▸ Work order
Please retype every line of the dataset items below word for word, keeping all line breaks and symbols unchanged.

┌─ Task inputs

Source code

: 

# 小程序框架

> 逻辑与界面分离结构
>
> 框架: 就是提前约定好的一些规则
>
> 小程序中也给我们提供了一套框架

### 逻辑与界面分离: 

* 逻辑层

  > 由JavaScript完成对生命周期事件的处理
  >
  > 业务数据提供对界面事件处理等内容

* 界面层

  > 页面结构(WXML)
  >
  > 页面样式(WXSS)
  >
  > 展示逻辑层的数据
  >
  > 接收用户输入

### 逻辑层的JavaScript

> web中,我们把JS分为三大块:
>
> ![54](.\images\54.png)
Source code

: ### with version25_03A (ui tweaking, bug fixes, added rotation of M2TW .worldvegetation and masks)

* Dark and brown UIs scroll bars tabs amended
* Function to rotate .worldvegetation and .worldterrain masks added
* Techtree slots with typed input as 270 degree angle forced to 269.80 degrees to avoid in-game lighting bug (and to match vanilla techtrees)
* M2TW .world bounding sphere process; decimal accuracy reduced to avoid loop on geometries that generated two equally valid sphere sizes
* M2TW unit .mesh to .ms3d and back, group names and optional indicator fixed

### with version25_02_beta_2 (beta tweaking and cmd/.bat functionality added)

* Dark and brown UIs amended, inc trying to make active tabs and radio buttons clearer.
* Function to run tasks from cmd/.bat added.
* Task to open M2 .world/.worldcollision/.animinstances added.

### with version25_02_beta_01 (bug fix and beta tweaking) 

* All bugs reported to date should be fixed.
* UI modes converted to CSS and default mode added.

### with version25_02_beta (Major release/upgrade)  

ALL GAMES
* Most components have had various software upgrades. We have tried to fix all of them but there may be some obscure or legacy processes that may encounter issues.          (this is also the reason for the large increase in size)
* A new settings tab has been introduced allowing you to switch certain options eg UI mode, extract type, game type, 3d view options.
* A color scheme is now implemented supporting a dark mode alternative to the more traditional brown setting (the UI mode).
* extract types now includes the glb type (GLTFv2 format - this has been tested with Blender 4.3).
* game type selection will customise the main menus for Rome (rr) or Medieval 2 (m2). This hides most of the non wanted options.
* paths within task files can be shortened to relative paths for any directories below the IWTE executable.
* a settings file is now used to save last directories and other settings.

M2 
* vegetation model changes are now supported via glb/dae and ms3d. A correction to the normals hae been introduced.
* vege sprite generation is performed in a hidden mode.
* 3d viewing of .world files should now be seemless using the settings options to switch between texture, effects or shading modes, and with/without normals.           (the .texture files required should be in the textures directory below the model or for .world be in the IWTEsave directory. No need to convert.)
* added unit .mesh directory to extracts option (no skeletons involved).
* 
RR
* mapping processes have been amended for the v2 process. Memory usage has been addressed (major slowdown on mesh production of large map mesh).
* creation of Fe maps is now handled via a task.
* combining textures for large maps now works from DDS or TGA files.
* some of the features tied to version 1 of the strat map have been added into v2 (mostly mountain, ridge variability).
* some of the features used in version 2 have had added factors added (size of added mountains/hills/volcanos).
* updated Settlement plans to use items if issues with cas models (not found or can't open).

└─

▸ Problem solution
Source code

: 

# 小程序框架

> 逻辑与界面分离结构
>
> 框架: 就是提前约定好的一些规则
>
> 小程序中也给我们提供了一套框架

### 逻辑与界面分离: 

* 逻辑层

  > 由JavaScript完成对生命周期事件的处理
  >
  > 业务数据提供对界面事件处理等内容

* 界面层

  > 页面结构(WXML)
  >
  > 页面样式(WXSS)
  >
  > 展示逻辑层的数据
  >
  > 接收用户输入

### 逻辑层的JavaScript

> web中,我们把JS分为三大块:
>
> ![54](.\images\54.png)
Source code

: ### with version25_03A (ui tweaking, bug fixes, added rotation of M2TW .worldvegetation and masks)

* Dark and brown UIs scroll bars tabs amended
* Function to rotate .worldvegetation and .worldterrain masks added
* Techtree slots with typed input as 270 degree angle forced to 269.80 degrees to avoid in-game lighting bug (and to match vanilla techtrees)
* M2TW .world bounding sphere process; decimal accuracy reduced to avoid loop on geometries that generated two equally valid sphere sizes
* M2TW unit .mesh to .ms3d and back, group names and optional indicator fixed

### with version25_02_beta_2 (beta tweaking and cmd/.bat functionality added)

* Dark and brown UIs amended, inc trying to make active tabs and radio buttons clearer.
* Function to run tasks from cmd/.bat added.
* Task to open M2 .world/.worldcollision/.animinstances added.

### with version25_02_beta_01 (bug fix and beta tweaking) 

* All bugs reported to date should be fixed.
* UI modes converted to CSS and default mode added.

### with version25_02_beta (Major release/upgrade)  

ALL GAMES
* Most components have had various software upgrades. We have tried to fix all of them but there may be some obscure or legacy processes that may encounter issues.          (this is also the reason for the large increase in size)
* A new settings tab has been introduced allowing you to switch certain options eg UI mode, extract type, game type, 3d view options.
* A color scheme is now implemented supporting a dark mode alternative to the more traditional brown setting (the UI mode).
* extract types now includes the glb type (GLTFv2 format - this has been tested with Blender 4.3).
* game type selection will customise the main menus for Rome (rr) or Medieval 2 (m2). This hides most of the non wanted options.
* paths within task files can be shortened to relative paths for any directories below the IWTE executable.
* a settings file is now used to save last directories and other settings.

M2 
* vegetation model changes are now supported via glb/dae and ms3d. A correction to the normals hae been introduced.
* vege sprite generation is performed in a hidden mode.
* 3d viewing of .world files should now be seemless using the settings options to switch between texture, effects or shading modes, and with/without normals.           (the .texture files required should be in the textures directory below the model or for .world be in the IWTEsave directory. No need to convert.)
* added unit .mesh directory to extracts option (no skeletons involved).
* 
RR
* mapping processes have been amended for the v2 process. Memory usage has been addressed (major slowdown on mesh production of large map mesh).
* creation of Fe maps is now handled via a task.
* combining textures for large maps now works from DDS or TGA files.
* some of the features tied to version 1 of the strat map have been added into v2 (mostly mountain, ridge variability).
* some of the features used in version 2 have had added factors added (size of added mountains/hills/volcanos).
* updated Settlement plans to use items if issues with cas models (not found or can't open).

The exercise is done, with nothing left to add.